Human Rights Watch has also warned that continued arms transfers to Israel during this period may constitute complicity in war crimes.

 

According to the Stockholm International Peace Research Institute (SIPRI), Israel ranked among the world’s top arms importers in 2025, with components and technologies still being shipped despite mounting international condemnation.

 

Even the UN Office of the High Commissioner for Human Rights (OHCHR) called for an immediate halt to all arms exports to Israel, citing likely violations of international law.

 

Most damningly, in September 2025, the UN Independent International Commission of Inquiry on the Occupied Palestinian Territory concluded that Israel has committed four of the five acts defined as genocide under Article II of the Genocide Convention.

 

If Trader Joe’s continues to stock Israeli products, it is not simply selling cheese or olives. It is participating in the normalization of crimes against humanity.

 

 

Ignoring one community insulted another

 

A few years ago, after the Artsakh Genocide, when over 5,000 Armenians were killed in successive assaults aided by Turkey and Israel, Trader Joe’s responded to customer protests by promising to remove Turkish products from its Glendale store. It was a hollow and inadequate gesture that failed to address the moral dimension of the issue.

**Information shown**
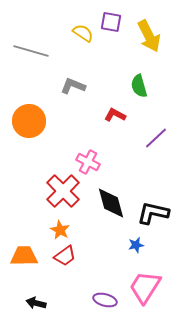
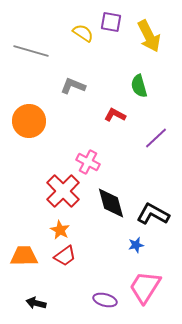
black L-shape: moved 1 px down; rotated 16 degrees clockwise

**Objective**
In the passage about arms transfers to Israel and Trader Joe's, list every organization whose warning, ranking, call, or finding about Israel is reported. The data that come after the passage are separate material and have nothing to do with it.

**Result for this exercise**
- Human Rights Watch
- Stockholm International Peace Research Institute (SIPRI)
- UN Office of the High Commissioner for Human Rights (OHCHR)
- UN Independent International Commission of Inquiry on the Occupied Palestinian Territory